Thursday, February 10, 2005

Meg Ryan Redux

For the past six months or so I’ve been conducting an experiment to try to get my hair to look like Catherine Zeta Jones’ hair--a lofty but ultimately unachievable goal as it turns out. Last week, I conducted an informal poll among my friends, and the results were unanimous—“Your hair looks like total and utter crap!” OK. Of course, no one came out and said that, but all said they thought it would look better if I did something else with it--anything else. Actually it was looking rather terrible. It was long, limp, and lifeless as well as faded and frizzy. In all but the kindest lighting, I looked haggard. And I can’t have that.
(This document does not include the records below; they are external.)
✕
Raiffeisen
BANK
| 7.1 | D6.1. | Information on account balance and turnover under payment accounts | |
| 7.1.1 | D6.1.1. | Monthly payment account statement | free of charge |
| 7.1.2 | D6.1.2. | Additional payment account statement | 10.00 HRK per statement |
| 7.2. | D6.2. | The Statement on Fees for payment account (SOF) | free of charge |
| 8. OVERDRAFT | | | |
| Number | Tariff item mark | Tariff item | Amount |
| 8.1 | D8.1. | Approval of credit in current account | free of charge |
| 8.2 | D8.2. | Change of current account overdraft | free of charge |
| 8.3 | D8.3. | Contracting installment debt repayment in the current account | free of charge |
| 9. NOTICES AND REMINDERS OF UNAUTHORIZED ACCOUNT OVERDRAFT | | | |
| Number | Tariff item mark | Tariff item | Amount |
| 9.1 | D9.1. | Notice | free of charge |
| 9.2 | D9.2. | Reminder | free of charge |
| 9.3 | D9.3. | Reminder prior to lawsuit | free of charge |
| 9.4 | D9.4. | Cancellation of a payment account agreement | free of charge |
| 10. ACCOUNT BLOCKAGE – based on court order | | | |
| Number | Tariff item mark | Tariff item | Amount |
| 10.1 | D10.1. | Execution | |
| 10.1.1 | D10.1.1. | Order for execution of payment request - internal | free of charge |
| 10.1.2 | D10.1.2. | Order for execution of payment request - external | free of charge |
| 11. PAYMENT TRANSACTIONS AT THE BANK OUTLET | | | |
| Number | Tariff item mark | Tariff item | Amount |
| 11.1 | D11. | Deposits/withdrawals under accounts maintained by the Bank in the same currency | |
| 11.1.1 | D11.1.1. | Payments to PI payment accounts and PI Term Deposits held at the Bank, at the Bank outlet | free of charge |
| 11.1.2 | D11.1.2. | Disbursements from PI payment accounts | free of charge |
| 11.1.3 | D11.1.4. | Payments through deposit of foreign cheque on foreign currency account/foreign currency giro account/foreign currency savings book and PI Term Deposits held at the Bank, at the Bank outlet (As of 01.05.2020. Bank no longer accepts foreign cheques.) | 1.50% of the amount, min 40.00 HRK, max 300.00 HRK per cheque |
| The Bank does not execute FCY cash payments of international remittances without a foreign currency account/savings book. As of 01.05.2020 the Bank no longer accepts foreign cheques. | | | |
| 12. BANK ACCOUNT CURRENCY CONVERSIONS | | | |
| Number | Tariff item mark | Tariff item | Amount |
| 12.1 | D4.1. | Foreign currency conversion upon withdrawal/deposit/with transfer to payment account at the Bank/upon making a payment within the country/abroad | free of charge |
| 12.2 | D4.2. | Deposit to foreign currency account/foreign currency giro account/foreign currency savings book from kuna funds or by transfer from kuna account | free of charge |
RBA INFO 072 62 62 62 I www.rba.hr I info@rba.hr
I went to get my hair cut and colored today and reverted back to my Meg Ryan look. Actually, I don’t look that much like her (nor do I have a similar personality or exhibit Meglike lapses in judgment). I don’t have the botch-job lips or the blonde hair or the ice-blue eyes. However, a rather high degree of Megginess can be coaxed from my hair. This was the most important discovery ever made in my personal history of hairstyles, most of which consisted of a fruitless quest to get my wavy but fine-textured hair to look as thick and full as possible. I will be forever grateful to my hairstylist, M, for pushing my hair to its Meggiest limits when no one else believed it was possible!

Speaking of thickness and volume, the Tulip Decapitator showed up today and got to work on the thick and voluminous hedge. It was after dark when I got home, but from what I can tell by the hedge's silhouette, it now has a flattop worthy of H.R. Haldeman.